Op 26 maart 1609 stierf John Dee op tweeëntachtigjarige leeftijd. Met deze veelzijdige humanist werd een hoofdstuk over wetenschap, filosofie, astronomie, geschiedkunde en alchemie afgesloten en bijgeschreven in de geschiedenis van de 16de eeuw.
Onder zijn contacten treffen we bekende staatsmensen en wetenschappers aan. Onder anderen waren Koningin Elizabeth, Gerard Mercator, Abraham Ortelius, Gemma Frisius, Guillaume Postel ... maar enkelen die belangrijke bijdragen leverden in de woelige en boeiende tijden van het renaissancedenken.

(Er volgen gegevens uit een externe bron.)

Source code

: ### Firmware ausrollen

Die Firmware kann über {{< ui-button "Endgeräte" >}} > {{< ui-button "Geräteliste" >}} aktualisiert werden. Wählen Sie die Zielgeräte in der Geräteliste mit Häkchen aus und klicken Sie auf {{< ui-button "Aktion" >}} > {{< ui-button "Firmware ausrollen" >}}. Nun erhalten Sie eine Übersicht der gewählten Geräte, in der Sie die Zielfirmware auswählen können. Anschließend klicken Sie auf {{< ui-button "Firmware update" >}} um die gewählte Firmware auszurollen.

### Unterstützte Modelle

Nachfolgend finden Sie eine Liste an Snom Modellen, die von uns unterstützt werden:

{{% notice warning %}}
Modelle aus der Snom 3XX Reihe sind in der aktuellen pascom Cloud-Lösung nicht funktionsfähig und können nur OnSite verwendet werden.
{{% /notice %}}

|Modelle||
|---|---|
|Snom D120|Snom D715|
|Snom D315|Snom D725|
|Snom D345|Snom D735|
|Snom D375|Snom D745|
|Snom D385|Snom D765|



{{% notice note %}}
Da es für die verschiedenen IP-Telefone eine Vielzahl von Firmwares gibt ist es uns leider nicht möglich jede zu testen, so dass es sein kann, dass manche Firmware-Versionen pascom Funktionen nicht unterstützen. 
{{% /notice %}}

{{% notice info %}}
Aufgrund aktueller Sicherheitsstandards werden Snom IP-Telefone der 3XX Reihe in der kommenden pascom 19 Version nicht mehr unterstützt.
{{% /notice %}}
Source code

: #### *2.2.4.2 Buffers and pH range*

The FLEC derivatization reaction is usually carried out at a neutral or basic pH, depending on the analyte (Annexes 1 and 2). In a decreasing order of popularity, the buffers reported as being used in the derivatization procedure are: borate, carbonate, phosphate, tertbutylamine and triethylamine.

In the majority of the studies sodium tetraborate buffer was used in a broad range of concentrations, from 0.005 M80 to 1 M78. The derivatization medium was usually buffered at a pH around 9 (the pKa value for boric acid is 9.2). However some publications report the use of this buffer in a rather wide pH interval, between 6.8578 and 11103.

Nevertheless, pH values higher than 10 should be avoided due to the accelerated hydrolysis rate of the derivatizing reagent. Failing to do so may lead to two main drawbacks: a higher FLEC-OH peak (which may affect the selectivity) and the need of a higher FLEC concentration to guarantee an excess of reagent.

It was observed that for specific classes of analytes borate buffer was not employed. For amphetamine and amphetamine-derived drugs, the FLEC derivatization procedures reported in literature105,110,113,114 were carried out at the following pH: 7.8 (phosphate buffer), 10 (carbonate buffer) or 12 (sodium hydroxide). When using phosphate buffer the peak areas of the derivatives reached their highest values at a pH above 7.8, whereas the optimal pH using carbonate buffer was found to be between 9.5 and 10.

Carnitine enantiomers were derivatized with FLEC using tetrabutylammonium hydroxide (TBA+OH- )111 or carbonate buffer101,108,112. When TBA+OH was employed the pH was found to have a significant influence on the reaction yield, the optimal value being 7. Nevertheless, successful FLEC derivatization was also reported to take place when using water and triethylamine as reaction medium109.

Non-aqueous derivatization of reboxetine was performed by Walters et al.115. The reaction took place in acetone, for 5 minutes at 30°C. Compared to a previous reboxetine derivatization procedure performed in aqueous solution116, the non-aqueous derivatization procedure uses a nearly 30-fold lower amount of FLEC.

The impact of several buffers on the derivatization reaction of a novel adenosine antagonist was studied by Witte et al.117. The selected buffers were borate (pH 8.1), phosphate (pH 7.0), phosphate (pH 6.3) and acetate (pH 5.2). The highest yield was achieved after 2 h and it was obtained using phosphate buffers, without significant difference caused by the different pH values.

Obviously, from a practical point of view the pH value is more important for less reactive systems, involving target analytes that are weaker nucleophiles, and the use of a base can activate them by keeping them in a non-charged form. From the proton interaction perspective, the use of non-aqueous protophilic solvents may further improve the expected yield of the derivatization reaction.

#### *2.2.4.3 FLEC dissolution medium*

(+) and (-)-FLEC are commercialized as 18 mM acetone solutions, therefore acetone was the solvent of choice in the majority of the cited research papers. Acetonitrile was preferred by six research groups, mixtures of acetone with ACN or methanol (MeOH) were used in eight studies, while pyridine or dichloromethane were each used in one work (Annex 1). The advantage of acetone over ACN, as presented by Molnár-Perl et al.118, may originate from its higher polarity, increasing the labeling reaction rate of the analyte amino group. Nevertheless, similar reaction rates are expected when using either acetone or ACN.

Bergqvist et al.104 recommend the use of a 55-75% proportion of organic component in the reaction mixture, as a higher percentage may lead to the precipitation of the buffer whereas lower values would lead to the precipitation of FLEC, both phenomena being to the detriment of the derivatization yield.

In zijn zoektocht naar de identiteit van deze 16de-eeuwse magiër vond auteur Lode Melis een schat aan informatie. Hij geeft er in dit boek niet alleen gestalte mee aan de levensloop van deze man, maar schetst bovendien, aan de hand van talrijke kaderteksten, een breed tijdsbeeld waarin deze veelzijdige homo universalis leefde en werkte.
Zo maken ondermeer bijdragen over de kabbala, het Tudordrama, de Rozenkruisers, Isaac Newton, Koning Arthur, Faust, de Golem, Agrippa von Nettesheim ... en talrijke andere figuren deel uit van de complexe wereld waarin het nieuwe denken zijn weg moest vinden.
Het meest mysterieuze aspect in deze biografie zijn zeker de gesprekken met engelen waar John Dee een totaal nieuw concept uitwerkte om de geheimen van de natuur te doorgronden.
In de geschiedenisliteratuur duikt de naam John Dee regelmatig op als een randfiguur. Nochtans neemt hij een belangrijke plaats in door zijn bijdrage aan de wetenschap en de magie van die tijd. Twee begrippen die toen nauw met elkaar verweven waren en waar de grens soms erg vaag was.
Lode Melis slaagt erin, in deze eerste Nederlandstalige biografie, een ereplaats te creëren voor een man die op vele gebieden grenzen opzocht om zijn kennis over de natuur en het wezen der dingen te verdiepen en zijn horizon te verbreden.